De volta ao Brasil após passar 35 dias na Noruega, Ana Cristina Siqueira Valle aguarda em Resende, no interior do Rio de Janeiro, a chegada da intimação do Ministério Público para depor sobre a suposta prática de “rachadinha” no gabinete de Flávio Bolsonaro, no período em que o filho Zero Um do presidente, atualmente senador, exercia o mandato de deputado estadual na Assembleia Legislativa do Estado (Alerj), entre os anos de 2003 e 2019. Os promotores acreditam que a ex-mulher de Jair Bolsonaro pode ajudar a elucidar o caso — ou, no mínimo, desvendar um mistério que ela mesmo criou.
Ana Cristina foi casada com o presidente até 2008. Nessa época, chefiou o gabinete do vereador Carlos Bolsonaro, o Zero Três, mas também tinha vínculos no gabinete de Flávio. O MP acredita que a ex-mulher do presidente pode saber de detalhes do suposto esquema operado pelo ex-policial Fabrício Queiroz, que recolheria parte dos salários dos funcionários. Além da ex-mulher, o MP quer ouvir o pai dela, José Procópio Valle, a irmã dela, Andrea Siqueira Valle, seus primos Daniela de Siqueira Torres Gomes, Francisco Diniz e Juliana Vargas e seus tios Guilherme dos Santos Hudson, Ana Maria Siqueira Hudson, Maria José de Siqueira e Silva e Marina Siqueira Diniz — todos ex-funcionários do gabinete de Flávio.
A ex-mulher de Bolsonaro garante que nada tem a revelar que possa comprometer o vereador, o senador ou ex-marido, mas se mostra muito incomodada com o envolvimento de seus parentes no caso: “Meu pai tem sofrido muito. É um senhor com mais de 70 anos e acabou envolvido em algo que não tem nada a ver. Dói vê-lo como ficou ao ouvir na sua idade gente falando por trás e perguntando onde está o dinheiro. Ele não tem que passar por isso e te garanto: não vai. Que venham pra cima de mim”, disse a VEJA.
Ana Cristina é considerada pelos promotores como uma peça-chave nas investigações. Um documento revelado por VEJA em 2018, mostra que ela afirmou em juízo, durante seu processo de divórcio com Bolsonaro, que a renda mensal do marido chegava a 100 000 reais. Na época, o então deputado recebia 26 700 reais de salário e mais 8 600 reais de aposentadoria como militar da reserva.

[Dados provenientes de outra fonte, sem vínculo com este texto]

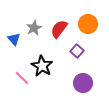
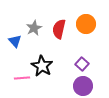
orange circle: moved 2 px left
red semicircle: rotated 24 degrees counterclockwise
blue triangle: moved 1 px right, 2 px down
purple square: moved 5 px right, 13 px down
pink line: rotated 49 degrees counterclockwise
purple circle: moved 3 px down
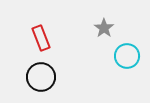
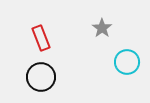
gray star: moved 2 px left
cyan circle: moved 6 px down
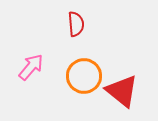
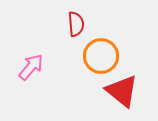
orange circle: moved 17 px right, 20 px up
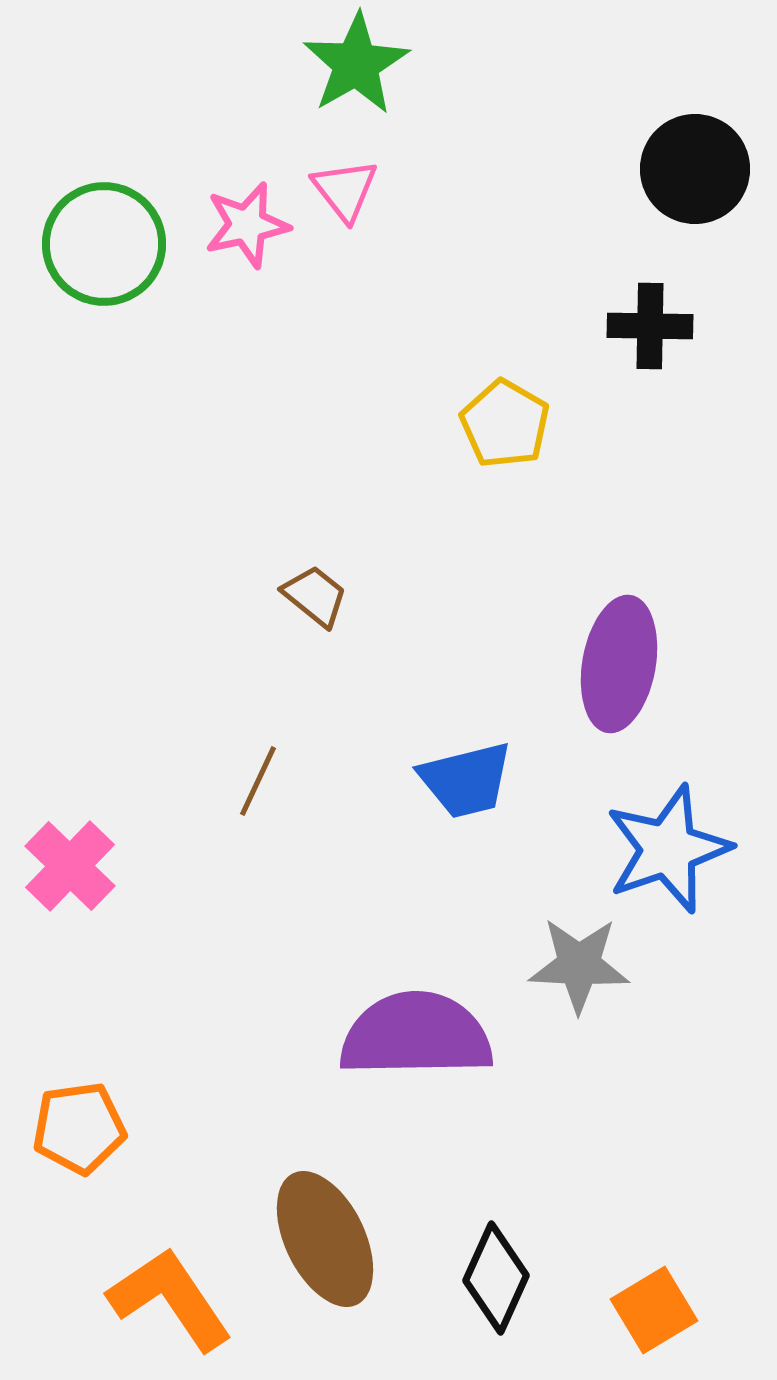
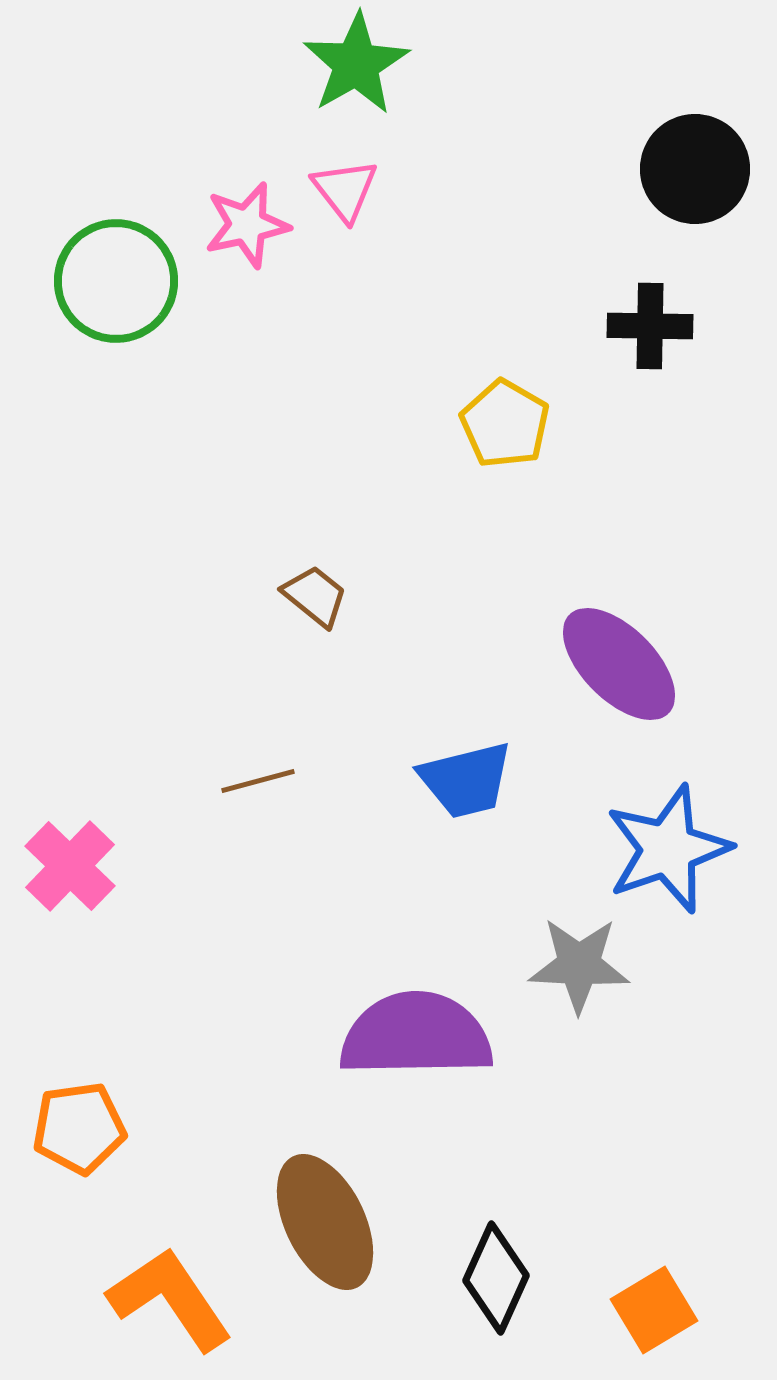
green circle: moved 12 px right, 37 px down
purple ellipse: rotated 55 degrees counterclockwise
brown line: rotated 50 degrees clockwise
brown ellipse: moved 17 px up
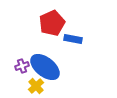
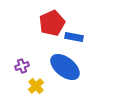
blue rectangle: moved 1 px right, 2 px up
blue ellipse: moved 20 px right
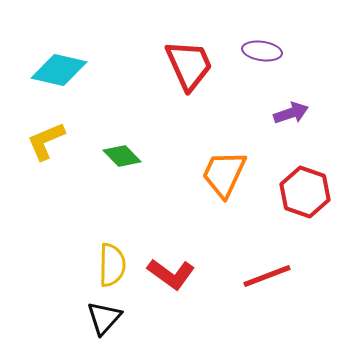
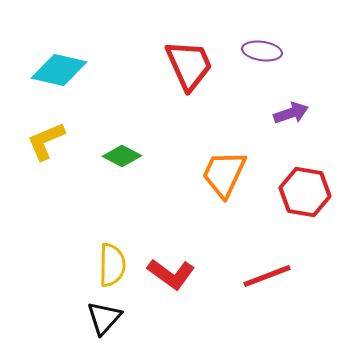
green diamond: rotated 18 degrees counterclockwise
red hexagon: rotated 9 degrees counterclockwise
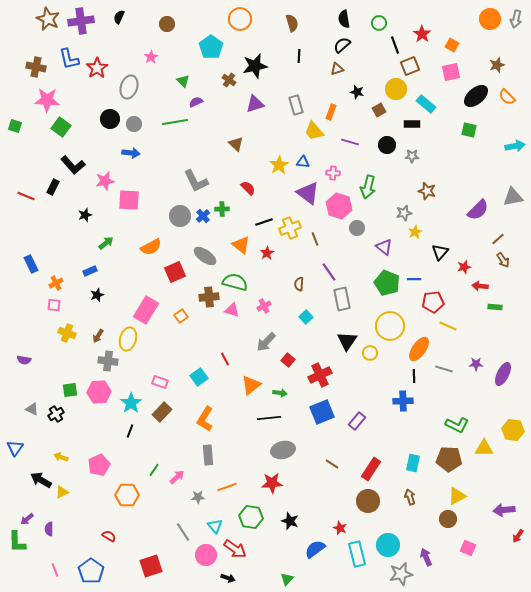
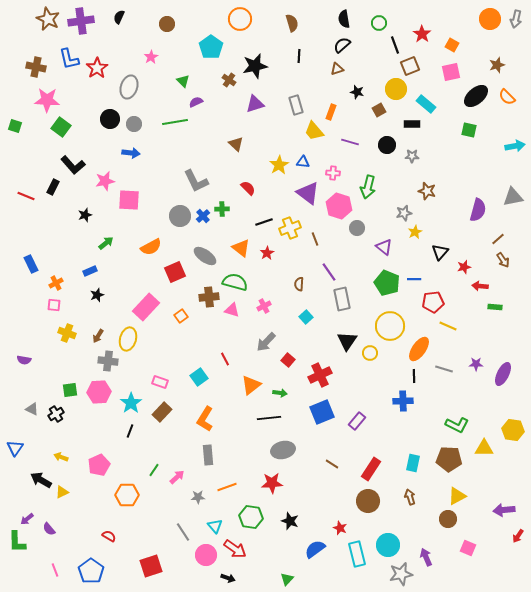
purple semicircle at (478, 210): rotated 30 degrees counterclockwise
orange triangle at (241, 245): moved 3 px down
pink rectangle at (146, 310): moved 3 px up; rotated 12 degrees clockwise
purple semicircle at (49, 529): rotated 40 degrees counterclockwise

Para chegar aos 100 000 reais, a ex-mulher afirmou que ele tinha “outros proventos”. O MP quer saber se isso tem algo a ver com a rachadinha.

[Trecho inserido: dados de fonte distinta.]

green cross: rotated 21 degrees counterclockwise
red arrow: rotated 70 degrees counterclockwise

A VEJA, em 2018, Ana Cristina afirmou que os “outros proventos” nada mais eram que palavras de “uma mulher magoada” por causa da separação. Indagada novamente, ela agora diz que não se lembra. Uma pessoa próxima à ex-mulher conta ela jamais faria algo para prejudicar o presidente ou sua família, embora até hoje ainda se sinta magoada. Perguntada à respeito, Ana Cristina é enigmática: “Ex-mulher merece mesmo ficar esquecida? Espero que ele (Bolsonaro) ao menos me consiga uma legenda para poder disputar uma vaga de deputada federal nas próximas eleições, porque eu sou uma ex-mulher boazinha.”